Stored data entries
^^^^^^^^

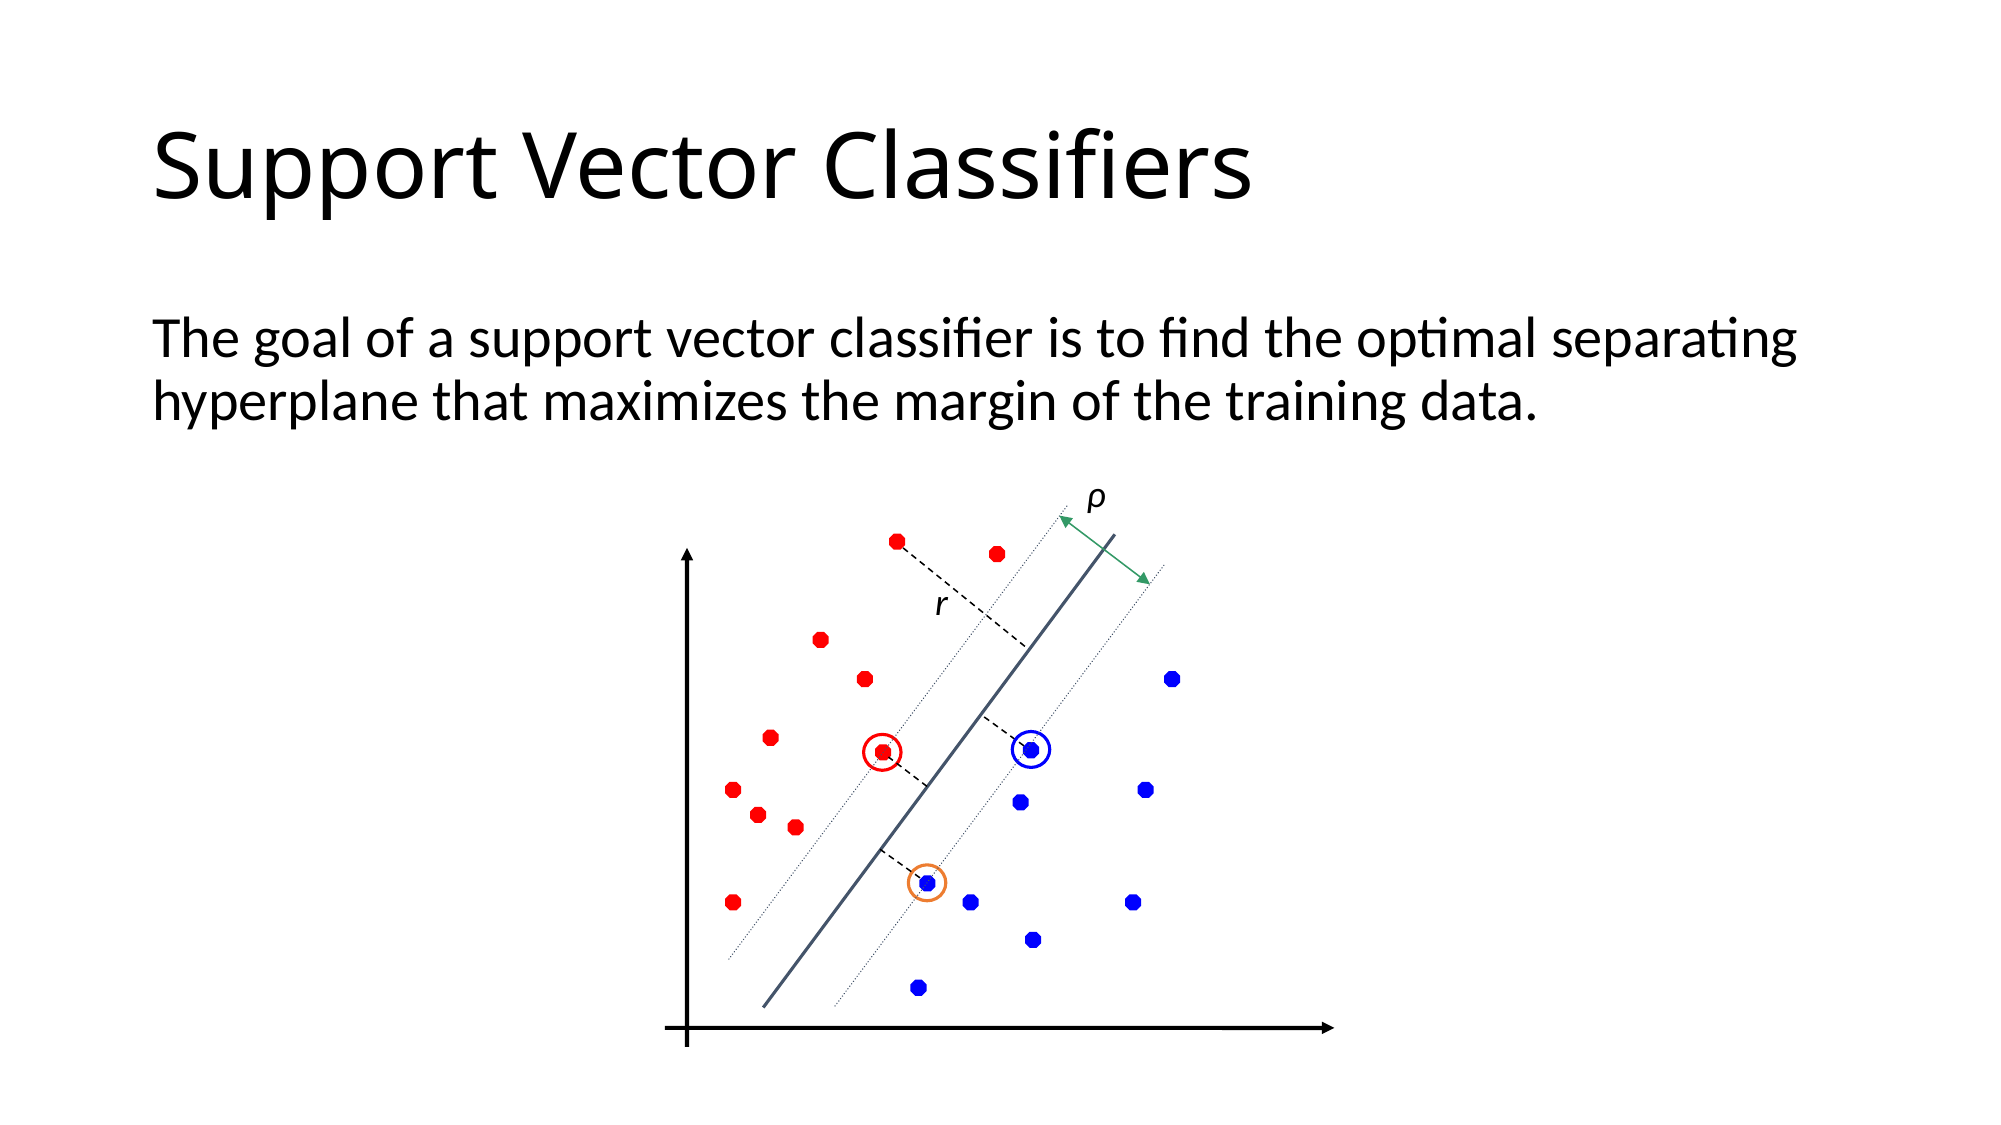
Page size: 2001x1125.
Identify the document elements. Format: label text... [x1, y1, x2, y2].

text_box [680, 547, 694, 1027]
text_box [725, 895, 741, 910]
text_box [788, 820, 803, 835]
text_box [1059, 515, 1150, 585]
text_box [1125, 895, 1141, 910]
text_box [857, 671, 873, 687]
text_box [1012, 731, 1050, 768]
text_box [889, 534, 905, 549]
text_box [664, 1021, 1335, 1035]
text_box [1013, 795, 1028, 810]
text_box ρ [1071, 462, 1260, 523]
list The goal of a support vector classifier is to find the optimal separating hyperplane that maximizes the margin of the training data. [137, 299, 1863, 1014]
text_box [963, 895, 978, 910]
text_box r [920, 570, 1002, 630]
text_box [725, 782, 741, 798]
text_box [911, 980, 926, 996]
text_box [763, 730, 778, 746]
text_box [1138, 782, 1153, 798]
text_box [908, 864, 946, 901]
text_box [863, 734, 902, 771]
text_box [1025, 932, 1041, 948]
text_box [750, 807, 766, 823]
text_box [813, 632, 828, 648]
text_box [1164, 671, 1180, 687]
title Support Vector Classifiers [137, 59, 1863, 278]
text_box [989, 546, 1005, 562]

^^^^^^^^

If an entry contains a picture, leave it out and repeat the rest exactly.

Page size: 2001x1125.
Identify the document elements. Format: label text... [x1, y1, x2, y2].

text_box [680, 547, 694, 1027]
text_box [725, 895, 741, 910]
text_box [788, 820, 803, 835]
text_box [1059, 515, 1150, 585]
text_box [1125, 895, 1141, 910]
text_box [857, 671, 873, 687]
text_box [1012, 731, 1050, 768]
text_box [889, 534, 905, 549]
text_box [664, 1021, 1335, 1035]
text_box [1013, 795, 1028, 810]
text_box ρ [1071, 462, 1260, 523]
list The goal of a support vector classifier is to find the optimal separating hyperplane that maximizes the margin of the training data. [137, 299, 1863, 1014]
text_box [963, 895, 978, 910]
text_box r [920, 570, 1002, 630]
text_box [725, 782, 741, 798]
text_box [911, 980, 926, 996]
text_box [763, 730, 778, 746]
text_box [1138, 782, 1153, 798]
text_box [908, 864, 946, 901]
text_box [863, 734, 902, 771]
text_box [1025, 932, 1041, 948]
text_box [750, 807, 766, 823]
text_box [813, 632, 828, 648]
text_box [1164, 671, 1180, 687]
title Support Vector Classifiers [137, 59, 1863, 278]
text_box [989, 546, 1005, 562]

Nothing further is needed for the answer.